Problems and tasks:
**1)** Answer these questions using the article on Red Hat OpenShift Data Science:
(a) In what month and year did Red Hat introduce OpenShift Data Science?
(b) How many leading MLOps players did Omdia review?
(c) Which toolkit lets users package their ML models for deployment on any platform?
**2)** Proceed with the article on Red Hat OpenShift Data Science, writing on from its final sentence.

Study text:
++++

Red Hat has introduced OpenShift Data Science, an enterprise AI development cloud service that emphasizes security, portability, scale, and openness. Yet, it may take the vendor some time to disrupt what is already a crowded marketplace.
Building on its experience in developing and supporting containerized, platform-agnostic software, Red Hat has introduced OpenShift Data Science, an enterprise AI development cloud service that emphasizes security, portability, and scale without constraining the use of disparate data science technologies. Though later to the commercial machine learning operationalization (MLOps) marketplace, Red Hat’s distinctive IT- and developer-centric point of view coupled with a strong dedication to open source software and ecosystem partnerships bodes well for the company over the long term. However, with more to learn and accomplish, it may take the vendor some time to disrupt what is already a crowded marketplace.
Does the market need an IT-savvy ML platform?
In late April 2021, Red Hat introduced Red Hat OpenShift Data Science, a machine learning (ML) workflow platform designed to support the development, training, and testing of ML models, ensuring those models are packaged for export within a container-based format. Available immediately in beta with a planned launch July 2021, Red Hat’s new platform can be purchased as an add-on to Red Hat OpenShift managed cloud services running initially on Amazon Web Services (AWS) in two flavors—Red Hat OpenShift Dedicated and Red Hat OpenShift Service on AWS.
Why would a renowned Linux and cloud-native platform player leap into the enterprise ML development marketplace? On the surface, this move seems unusual, given the company’s long-standing history of speaking directly to developers and infrastructure engineers. Data science emphasizes experimentation and exploration, something far removed from the highly programmatic and operational worldview of enterprise IT practitioners. Yet, this disconnect represents the very reason Red Hat “should” take on ML development. The chasm between data scientists, developers, and IT professionals represents a fundamental challenge for all enterprise practitioners wishing to build AI outcomes. It may only take an experienced data scientist (and colleagues) a month or two to build a predictive ML model, for example, but with no direct reach into IT operations to assist with testing and deployment, it may take far longer for that final model to reach production—if it does at all.
This chasm and disconnect have created a highly competitive marketplace for MLOps platforms that strives to operationalize the complete ML development lifecycle. Omdia recently reviewed 10 leading players in this field (see the Omdia Universe: Selecting an Enterprise MLOps Platform, 2021) and found two important takeaways. First, MLOps vendors are building for the cloud, actually multiple clouds, with cross-cloud platform support for deployed models serving as a key differentiator. Second, enterprise AI practitioners live and breathe open source software. Solutions built on ML are built not on ML platforms but rather with open source tools like MLflow and Seldon, using open source software libraries like TensorFlow and PyTorch. Additionally, they are built to run within containerized endpoints managed via popular open source orchestrators like Kubernetes.
An open workflow is the key
Red Hat’s answer to this challenge revolves around the notion of workflow. Rather than build a solution-complete MLOps platform such as those available from pure play vendors DataRobot, cnvrg.io, Iguazio, etc., Red Hat has instead built an ML “workflow” platform that enables users to assemble their MLOps solutions using the tools with which they are most familiar. Users then run that solution on top of the company’s open hybrid cloud platform, Red Hat OpenShift, gaining access to a host of benefits such as ready access to AI acceleration hardware, hybrid and edge deployment options, as well as data governance and security capabilities. Or, they can simply package their ML models for deployment on any platform using Red Hat’s Source-to-Image (S2i) toolkit in Red Hat OpenShift.

++++

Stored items

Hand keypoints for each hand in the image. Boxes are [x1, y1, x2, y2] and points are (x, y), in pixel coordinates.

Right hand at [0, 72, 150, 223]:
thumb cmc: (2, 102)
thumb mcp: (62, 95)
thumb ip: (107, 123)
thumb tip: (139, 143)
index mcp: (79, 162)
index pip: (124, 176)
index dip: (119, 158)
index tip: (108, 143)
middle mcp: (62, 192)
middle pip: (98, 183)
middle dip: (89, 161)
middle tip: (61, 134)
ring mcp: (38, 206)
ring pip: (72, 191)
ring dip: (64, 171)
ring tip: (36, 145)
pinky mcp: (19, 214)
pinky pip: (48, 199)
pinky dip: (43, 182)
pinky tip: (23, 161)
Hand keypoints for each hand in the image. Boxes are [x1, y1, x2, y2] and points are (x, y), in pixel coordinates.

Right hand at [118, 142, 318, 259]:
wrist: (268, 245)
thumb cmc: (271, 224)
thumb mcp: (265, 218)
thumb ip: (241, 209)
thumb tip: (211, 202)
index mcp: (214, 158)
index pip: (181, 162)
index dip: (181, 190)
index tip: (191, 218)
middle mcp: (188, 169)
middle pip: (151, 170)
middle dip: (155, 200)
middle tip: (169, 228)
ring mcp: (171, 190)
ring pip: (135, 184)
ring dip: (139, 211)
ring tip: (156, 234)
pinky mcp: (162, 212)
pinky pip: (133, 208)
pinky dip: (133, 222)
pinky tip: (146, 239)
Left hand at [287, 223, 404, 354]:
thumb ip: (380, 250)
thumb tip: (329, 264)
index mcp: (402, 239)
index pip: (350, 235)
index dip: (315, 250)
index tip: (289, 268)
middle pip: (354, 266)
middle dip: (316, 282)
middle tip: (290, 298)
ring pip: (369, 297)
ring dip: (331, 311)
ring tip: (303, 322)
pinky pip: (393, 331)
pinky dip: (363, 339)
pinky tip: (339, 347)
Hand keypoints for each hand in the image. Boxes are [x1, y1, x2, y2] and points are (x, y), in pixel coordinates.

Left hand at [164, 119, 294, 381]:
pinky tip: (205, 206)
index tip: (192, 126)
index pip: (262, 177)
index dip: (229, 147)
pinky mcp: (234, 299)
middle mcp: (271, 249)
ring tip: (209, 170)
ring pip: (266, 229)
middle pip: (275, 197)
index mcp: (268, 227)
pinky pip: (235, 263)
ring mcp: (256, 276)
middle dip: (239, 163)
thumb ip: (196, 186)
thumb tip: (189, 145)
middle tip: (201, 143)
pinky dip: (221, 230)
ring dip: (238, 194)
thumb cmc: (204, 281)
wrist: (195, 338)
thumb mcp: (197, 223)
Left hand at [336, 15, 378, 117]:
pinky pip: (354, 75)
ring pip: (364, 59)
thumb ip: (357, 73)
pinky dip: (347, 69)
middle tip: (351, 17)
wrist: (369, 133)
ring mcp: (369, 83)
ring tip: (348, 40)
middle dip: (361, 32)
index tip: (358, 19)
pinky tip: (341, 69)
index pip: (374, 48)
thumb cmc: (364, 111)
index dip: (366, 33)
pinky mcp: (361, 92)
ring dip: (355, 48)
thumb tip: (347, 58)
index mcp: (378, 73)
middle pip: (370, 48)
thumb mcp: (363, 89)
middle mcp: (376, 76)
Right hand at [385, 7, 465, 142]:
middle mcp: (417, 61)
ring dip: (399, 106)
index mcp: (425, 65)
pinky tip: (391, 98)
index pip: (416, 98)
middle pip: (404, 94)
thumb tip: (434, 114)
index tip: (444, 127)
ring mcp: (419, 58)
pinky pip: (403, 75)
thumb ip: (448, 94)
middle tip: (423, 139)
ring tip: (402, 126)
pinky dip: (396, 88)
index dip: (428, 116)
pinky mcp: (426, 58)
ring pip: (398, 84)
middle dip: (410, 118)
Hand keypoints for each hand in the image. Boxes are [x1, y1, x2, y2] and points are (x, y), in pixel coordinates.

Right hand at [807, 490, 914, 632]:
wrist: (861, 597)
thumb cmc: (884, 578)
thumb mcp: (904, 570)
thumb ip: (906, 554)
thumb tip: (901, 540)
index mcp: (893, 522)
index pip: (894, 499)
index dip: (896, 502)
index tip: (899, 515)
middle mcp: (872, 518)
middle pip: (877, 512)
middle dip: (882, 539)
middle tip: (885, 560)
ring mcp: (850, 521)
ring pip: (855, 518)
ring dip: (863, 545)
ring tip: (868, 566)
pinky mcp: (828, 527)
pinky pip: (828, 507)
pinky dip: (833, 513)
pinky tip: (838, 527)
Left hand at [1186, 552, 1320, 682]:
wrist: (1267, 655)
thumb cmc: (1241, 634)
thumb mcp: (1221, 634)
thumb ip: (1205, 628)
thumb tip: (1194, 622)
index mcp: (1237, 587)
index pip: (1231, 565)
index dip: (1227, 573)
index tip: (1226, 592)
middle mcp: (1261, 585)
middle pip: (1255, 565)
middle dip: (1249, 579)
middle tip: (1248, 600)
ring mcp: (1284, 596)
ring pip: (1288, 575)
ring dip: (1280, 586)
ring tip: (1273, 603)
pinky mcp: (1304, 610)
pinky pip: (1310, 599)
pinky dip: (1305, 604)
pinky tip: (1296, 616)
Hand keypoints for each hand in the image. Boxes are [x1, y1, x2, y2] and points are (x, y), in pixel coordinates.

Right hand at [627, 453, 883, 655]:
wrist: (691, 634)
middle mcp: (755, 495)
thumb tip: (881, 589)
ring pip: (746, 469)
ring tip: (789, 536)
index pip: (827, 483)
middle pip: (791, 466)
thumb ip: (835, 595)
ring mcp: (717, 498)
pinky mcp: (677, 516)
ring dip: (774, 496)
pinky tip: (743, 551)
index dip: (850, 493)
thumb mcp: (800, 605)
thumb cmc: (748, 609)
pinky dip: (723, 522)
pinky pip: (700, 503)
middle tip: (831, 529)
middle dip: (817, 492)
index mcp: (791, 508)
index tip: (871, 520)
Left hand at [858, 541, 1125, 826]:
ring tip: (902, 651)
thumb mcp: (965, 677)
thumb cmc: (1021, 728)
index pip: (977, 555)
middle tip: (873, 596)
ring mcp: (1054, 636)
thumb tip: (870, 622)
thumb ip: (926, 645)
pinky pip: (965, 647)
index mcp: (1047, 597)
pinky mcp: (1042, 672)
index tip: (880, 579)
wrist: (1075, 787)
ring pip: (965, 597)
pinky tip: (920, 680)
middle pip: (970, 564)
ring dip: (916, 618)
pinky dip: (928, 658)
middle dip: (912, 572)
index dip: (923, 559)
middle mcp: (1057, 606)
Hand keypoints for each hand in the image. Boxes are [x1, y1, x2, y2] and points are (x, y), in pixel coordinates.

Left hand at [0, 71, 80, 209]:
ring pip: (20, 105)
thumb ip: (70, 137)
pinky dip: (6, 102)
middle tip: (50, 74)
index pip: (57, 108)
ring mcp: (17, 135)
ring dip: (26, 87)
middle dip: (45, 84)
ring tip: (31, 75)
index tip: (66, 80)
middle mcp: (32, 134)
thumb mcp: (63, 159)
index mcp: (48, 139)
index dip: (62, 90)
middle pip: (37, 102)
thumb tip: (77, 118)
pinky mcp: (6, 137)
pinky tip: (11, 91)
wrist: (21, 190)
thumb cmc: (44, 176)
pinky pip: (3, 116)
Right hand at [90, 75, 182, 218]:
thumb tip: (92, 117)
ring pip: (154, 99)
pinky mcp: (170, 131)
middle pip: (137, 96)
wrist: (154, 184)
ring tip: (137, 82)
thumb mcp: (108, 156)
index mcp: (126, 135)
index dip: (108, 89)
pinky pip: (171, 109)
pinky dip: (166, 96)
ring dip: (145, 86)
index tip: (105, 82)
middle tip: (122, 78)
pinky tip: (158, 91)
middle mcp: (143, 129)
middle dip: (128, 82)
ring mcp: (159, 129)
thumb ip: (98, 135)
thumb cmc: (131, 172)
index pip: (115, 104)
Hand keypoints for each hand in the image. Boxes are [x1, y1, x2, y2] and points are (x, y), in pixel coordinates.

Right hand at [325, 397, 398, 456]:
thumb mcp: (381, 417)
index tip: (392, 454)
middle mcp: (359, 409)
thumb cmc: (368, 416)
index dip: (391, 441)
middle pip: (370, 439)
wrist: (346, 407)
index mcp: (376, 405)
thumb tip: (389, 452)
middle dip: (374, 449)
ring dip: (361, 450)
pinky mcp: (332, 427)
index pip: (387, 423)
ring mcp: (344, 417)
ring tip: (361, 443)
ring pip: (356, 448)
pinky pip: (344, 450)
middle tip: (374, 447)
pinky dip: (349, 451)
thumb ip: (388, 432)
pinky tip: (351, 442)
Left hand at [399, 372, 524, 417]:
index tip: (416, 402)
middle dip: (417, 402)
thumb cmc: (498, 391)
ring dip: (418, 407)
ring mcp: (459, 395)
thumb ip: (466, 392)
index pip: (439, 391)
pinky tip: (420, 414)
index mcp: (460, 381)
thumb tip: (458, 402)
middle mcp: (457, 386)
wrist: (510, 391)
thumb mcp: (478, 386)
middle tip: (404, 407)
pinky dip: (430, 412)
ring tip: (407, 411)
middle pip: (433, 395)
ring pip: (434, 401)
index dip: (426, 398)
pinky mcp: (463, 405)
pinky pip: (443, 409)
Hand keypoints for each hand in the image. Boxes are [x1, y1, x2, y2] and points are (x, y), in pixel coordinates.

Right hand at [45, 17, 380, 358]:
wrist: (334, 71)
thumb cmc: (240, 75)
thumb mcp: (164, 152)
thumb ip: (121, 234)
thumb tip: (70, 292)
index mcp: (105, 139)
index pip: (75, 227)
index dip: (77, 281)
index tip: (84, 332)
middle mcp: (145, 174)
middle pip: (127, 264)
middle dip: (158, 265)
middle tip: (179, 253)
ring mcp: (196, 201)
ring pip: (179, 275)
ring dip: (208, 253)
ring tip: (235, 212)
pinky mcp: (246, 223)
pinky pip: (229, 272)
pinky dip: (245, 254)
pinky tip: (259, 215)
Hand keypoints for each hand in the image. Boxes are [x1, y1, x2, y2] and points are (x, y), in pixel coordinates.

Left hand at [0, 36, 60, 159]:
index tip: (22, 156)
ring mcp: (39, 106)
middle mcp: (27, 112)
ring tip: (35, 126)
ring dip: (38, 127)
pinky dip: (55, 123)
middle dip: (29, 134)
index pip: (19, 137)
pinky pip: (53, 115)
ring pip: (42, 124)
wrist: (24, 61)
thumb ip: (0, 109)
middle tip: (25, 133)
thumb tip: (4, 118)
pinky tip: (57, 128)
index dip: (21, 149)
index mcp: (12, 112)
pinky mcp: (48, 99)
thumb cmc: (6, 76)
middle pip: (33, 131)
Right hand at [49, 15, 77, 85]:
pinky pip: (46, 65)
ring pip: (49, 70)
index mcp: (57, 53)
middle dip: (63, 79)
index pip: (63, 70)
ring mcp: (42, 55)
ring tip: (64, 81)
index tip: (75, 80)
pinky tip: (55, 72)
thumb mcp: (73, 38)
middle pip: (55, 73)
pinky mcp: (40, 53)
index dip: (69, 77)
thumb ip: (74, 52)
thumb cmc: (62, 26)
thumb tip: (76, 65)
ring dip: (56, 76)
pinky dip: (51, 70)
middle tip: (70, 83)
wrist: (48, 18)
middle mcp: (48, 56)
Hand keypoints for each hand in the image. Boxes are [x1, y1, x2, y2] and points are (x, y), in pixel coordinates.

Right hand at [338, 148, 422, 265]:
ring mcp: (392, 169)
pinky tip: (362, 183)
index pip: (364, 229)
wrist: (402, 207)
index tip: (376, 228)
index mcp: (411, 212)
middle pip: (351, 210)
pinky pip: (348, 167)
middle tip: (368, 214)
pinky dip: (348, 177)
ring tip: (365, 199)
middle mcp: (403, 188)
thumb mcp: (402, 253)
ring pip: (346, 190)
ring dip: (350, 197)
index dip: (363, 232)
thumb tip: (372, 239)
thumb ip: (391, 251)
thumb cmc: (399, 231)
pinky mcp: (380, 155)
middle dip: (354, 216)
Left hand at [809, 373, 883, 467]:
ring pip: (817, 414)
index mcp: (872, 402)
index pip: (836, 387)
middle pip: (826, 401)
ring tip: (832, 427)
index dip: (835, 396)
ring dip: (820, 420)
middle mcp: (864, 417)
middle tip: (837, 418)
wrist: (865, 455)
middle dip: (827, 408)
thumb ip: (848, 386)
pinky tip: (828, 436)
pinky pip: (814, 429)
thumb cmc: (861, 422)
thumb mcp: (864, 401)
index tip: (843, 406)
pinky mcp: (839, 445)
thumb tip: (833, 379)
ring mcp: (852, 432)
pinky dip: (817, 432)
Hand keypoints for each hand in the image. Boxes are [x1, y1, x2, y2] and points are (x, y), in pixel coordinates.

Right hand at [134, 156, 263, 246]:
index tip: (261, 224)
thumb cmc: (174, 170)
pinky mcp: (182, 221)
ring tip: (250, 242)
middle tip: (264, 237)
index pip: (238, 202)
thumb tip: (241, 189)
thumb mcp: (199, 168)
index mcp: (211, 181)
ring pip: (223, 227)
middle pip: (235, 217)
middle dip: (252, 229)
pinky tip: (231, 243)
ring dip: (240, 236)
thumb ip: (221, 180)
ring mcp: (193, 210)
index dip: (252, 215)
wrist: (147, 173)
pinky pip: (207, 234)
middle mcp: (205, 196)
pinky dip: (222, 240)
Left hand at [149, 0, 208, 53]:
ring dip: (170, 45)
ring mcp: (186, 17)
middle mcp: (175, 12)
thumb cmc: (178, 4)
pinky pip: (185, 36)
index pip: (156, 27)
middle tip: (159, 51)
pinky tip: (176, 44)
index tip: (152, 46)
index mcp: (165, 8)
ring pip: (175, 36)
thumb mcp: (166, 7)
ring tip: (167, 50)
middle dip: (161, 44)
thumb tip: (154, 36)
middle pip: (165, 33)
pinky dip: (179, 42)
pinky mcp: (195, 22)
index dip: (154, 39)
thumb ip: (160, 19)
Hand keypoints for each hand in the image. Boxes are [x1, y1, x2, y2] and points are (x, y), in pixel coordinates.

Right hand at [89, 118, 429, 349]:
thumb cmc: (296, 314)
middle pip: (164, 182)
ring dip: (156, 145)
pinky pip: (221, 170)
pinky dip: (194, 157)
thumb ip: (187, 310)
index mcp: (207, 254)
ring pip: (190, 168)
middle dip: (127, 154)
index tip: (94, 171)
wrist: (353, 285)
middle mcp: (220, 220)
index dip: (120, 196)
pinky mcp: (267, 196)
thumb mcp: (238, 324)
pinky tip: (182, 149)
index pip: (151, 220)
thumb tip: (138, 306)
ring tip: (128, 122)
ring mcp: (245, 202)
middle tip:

++++

Results of the tasks:
**1)**
(a) Late April 2021.
(b) 10.
(c) Red Hat's Source-to-Image (S2i) toolkit in Red Hat OpenShift.

**2)**
True to Red Hat’s roots, the company’s approach with Red Hat OpenShift Data Science revolves around the open source ecosystem. The product is built on top of the Open Data Hub project (a project Red Hat has been supporting for several years), which itself built on top of the open source project Kubeflow and uses several popular open source projects, including:
- Airflow: workflow management
- Kafka: data streaming
- Spark: data processing
- Superset: data exploration
- Argo: workflows for Kubernetes
- Grafana: data visualization
- JupyterHub: Jupyter notebook server
- Prometheus: monitoring
- Seldon: MLOps deployment
These projects play an important role within Red Hat’s implementation of Open Data Hub. However, they are not required, nor are they the only tools that can be employed by users in building their MLOps workflows within the confines of Red Hat OpenShift Data Science. Red Hat intends for its new solution to serve as the pivot point for an ecosystem of both open source and commercial tools. Out of the box, Red Hat OpenShift Data Science starts with JupyterLab and associated frameworks like TensorFlow and PyTorch. It also comes pre-integrated with several tools that are available from an initial set of partners, including:
- Starburst Galaxy: data integration across hybrid cloud scenarios
- Anaconda Commercial Edition: virtual project environments plus package control and versioning
- IBM Watson Studio: a full data science development environment
- NVIDIA: direct access to the NVIDIA GPU-enabled hardware
- Seldon Deploy: ML model packaging and deployment
Red Hat intends to expand this roster throughout the remainder of this year, opening access to software from technology partners through the Red Hat Marketplace. An important aspect of this approach is that Red Hat will be able to certify that all the software accessed or purchased through this marketplace will work on Red Hat OpenShift. Doing so future proofs customer investments in terms of portability, building trust that their software can deploy this software on any platform equipped with OpenShift, whether on-premises or in the cloud. Note also that customers can still deploy from all certified marketplace partners. So, while not integrated into OpenShift Data Science, Red Hat is not limiting customers in terms of the software they can run alongside its new offering.
That is the key to Red Hat OpenShift Data Science. With this offering, Red Hat is not trying to compete head-on with established ML development solutions such as AWS SageMaker Suite. Instead, the company is attempting to build the means for enterprise AI practitioners to use Red Hat’s open development and deployment workflow components to build their rendition of SageMaker Suite and to do so not just on top of the AWS platform alone, but anywhere that OpenShift runs.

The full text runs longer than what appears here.